• What needs to be done: Taking the listing below, restate word for word each line from the line with "left knee: (164, 689, -36)" to the line with "right wrist: (619, 577, -9)", ends included, and stop there.

• Input data:
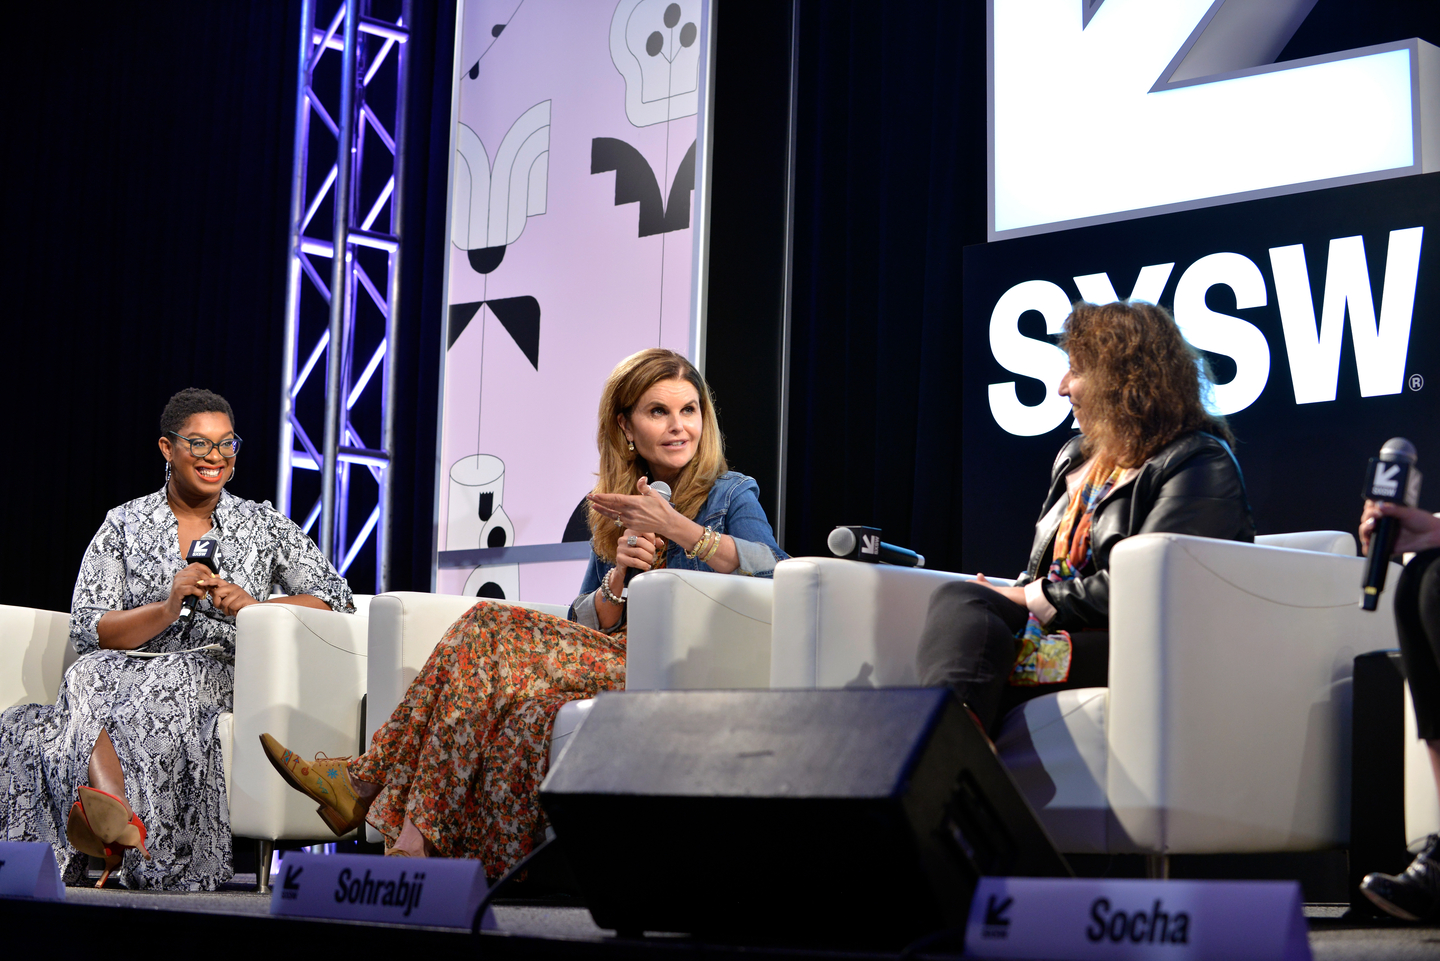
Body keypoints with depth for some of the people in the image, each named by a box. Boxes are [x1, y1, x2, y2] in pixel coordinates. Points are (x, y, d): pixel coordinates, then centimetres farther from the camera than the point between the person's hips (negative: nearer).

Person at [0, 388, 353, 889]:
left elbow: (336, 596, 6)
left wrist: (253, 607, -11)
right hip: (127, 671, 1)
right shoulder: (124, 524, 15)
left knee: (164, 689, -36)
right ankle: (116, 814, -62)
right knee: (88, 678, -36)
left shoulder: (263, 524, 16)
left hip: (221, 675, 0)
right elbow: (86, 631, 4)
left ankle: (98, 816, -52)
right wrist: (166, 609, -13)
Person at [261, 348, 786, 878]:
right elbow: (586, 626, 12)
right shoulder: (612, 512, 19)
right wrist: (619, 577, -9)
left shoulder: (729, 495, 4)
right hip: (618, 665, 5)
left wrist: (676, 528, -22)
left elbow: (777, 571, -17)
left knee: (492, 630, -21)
...
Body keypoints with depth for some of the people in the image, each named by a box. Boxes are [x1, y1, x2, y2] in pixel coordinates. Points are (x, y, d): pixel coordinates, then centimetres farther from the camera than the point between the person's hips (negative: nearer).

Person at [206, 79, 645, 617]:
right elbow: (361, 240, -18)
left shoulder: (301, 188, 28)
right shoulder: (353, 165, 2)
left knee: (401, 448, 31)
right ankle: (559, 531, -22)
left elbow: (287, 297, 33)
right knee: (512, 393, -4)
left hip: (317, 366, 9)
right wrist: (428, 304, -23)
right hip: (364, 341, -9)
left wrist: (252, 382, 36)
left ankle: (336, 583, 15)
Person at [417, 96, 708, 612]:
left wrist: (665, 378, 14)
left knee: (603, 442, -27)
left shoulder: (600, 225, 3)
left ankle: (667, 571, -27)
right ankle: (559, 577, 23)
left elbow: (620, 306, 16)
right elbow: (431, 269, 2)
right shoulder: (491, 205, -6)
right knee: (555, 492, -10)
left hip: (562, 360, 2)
---
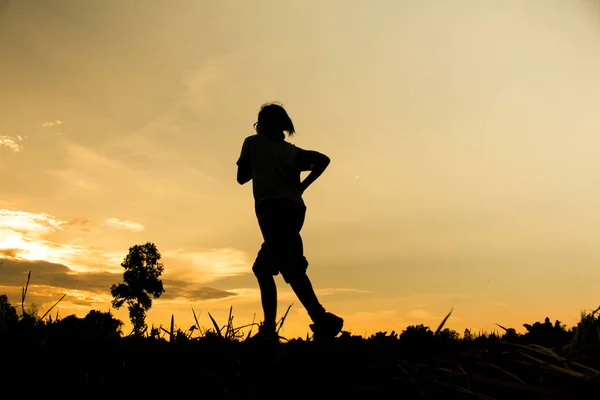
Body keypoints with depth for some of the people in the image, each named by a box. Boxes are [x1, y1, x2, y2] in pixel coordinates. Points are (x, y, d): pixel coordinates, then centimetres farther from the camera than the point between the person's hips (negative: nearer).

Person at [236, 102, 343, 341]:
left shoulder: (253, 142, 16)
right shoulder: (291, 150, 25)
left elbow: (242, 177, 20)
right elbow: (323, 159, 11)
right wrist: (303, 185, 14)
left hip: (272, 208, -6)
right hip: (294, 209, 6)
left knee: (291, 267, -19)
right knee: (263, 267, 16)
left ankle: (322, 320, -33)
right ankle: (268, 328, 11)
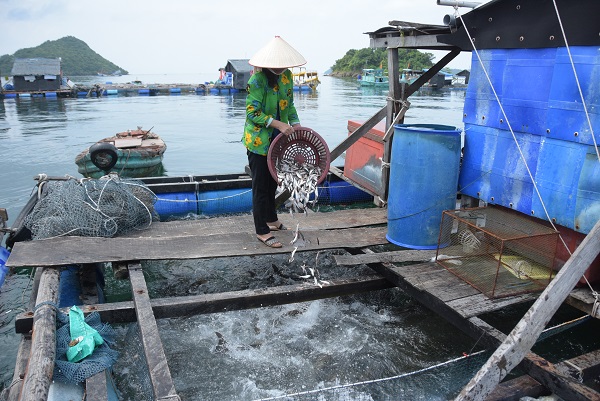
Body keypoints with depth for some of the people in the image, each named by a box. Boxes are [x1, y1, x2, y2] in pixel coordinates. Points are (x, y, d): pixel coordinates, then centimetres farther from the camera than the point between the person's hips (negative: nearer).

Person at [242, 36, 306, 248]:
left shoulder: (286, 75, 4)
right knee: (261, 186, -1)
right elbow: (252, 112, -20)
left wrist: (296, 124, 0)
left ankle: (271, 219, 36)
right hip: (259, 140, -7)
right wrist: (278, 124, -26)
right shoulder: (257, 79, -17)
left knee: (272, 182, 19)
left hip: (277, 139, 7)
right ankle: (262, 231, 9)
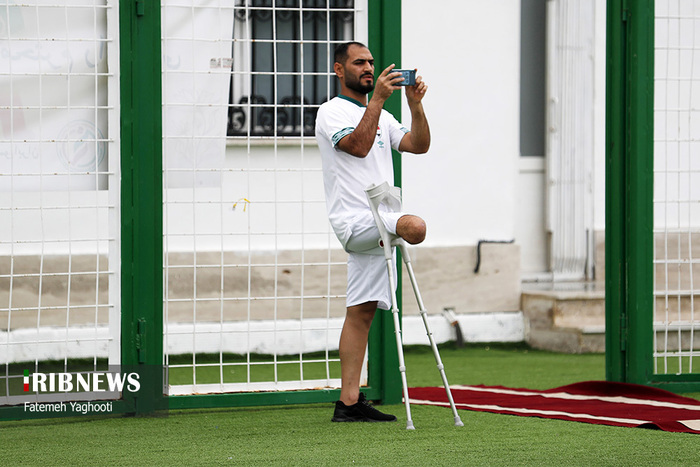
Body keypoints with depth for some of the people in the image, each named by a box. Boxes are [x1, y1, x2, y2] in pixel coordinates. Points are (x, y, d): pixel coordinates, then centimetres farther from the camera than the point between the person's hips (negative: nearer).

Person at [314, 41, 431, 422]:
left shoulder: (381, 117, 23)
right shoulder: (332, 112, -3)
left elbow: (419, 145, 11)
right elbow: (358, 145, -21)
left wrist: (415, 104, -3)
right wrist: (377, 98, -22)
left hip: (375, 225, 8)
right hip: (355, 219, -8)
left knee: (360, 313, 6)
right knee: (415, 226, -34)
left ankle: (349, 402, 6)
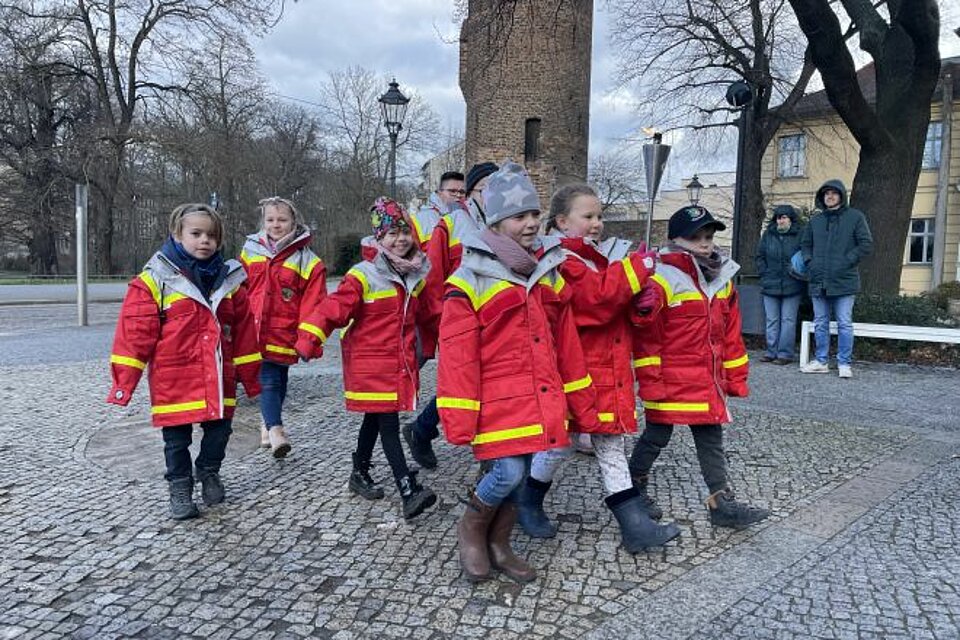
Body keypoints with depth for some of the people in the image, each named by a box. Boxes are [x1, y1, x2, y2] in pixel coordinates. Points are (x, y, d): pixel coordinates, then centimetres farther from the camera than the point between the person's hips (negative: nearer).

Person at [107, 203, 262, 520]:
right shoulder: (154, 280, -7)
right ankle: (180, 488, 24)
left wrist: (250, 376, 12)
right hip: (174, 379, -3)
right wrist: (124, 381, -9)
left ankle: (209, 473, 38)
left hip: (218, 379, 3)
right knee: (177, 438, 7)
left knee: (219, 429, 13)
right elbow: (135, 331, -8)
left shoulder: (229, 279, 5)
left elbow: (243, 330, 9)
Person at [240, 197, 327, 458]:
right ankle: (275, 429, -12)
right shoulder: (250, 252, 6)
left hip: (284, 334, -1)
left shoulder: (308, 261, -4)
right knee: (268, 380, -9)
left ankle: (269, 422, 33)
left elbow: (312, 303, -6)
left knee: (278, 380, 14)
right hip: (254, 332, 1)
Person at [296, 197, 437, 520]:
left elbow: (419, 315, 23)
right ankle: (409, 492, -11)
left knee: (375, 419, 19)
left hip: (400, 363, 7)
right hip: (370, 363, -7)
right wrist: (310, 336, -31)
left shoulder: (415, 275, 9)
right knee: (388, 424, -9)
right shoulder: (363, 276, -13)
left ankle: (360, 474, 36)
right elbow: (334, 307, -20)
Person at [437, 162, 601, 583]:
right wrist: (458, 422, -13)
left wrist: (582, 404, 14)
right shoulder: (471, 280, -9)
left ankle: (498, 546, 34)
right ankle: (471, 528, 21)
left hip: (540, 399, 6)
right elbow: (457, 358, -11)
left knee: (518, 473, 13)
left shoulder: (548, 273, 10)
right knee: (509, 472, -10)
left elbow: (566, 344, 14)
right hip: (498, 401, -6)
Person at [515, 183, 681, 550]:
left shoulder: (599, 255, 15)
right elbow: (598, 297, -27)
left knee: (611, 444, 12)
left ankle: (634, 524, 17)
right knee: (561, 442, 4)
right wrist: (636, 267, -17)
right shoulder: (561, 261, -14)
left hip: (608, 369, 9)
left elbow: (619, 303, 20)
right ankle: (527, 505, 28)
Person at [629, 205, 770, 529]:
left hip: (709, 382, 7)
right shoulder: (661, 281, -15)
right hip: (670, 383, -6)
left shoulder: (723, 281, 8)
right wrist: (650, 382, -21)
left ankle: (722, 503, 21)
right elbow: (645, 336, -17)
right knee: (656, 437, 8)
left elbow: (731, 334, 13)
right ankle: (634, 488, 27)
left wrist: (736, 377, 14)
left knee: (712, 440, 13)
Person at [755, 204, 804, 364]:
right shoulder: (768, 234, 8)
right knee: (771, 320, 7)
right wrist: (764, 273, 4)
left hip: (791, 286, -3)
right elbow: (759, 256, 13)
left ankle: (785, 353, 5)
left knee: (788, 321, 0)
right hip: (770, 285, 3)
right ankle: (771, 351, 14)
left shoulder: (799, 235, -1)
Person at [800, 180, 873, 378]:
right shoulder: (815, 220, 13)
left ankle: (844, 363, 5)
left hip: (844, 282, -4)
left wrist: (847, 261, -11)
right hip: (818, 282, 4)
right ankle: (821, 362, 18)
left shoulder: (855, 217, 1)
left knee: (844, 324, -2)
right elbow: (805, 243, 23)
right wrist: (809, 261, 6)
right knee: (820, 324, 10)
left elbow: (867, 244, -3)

• Answer:
left knee: (164, 689, -36)
right ankle: (116, 814, -62)
right knee: (88, 678, -36)
left shoulder: (263, 524, 16)
left hip: (221, 675, 0)
right elbow: (86, 631, 4)
left ankle: (98, 816, -52)
right wrist: (166, 609, -13)
Person at [261, 348, 786, 878]:
right elbow: (586, 626, 12)
right shoulder: (612, 512, 19)
right wrist: (619, 577, -9)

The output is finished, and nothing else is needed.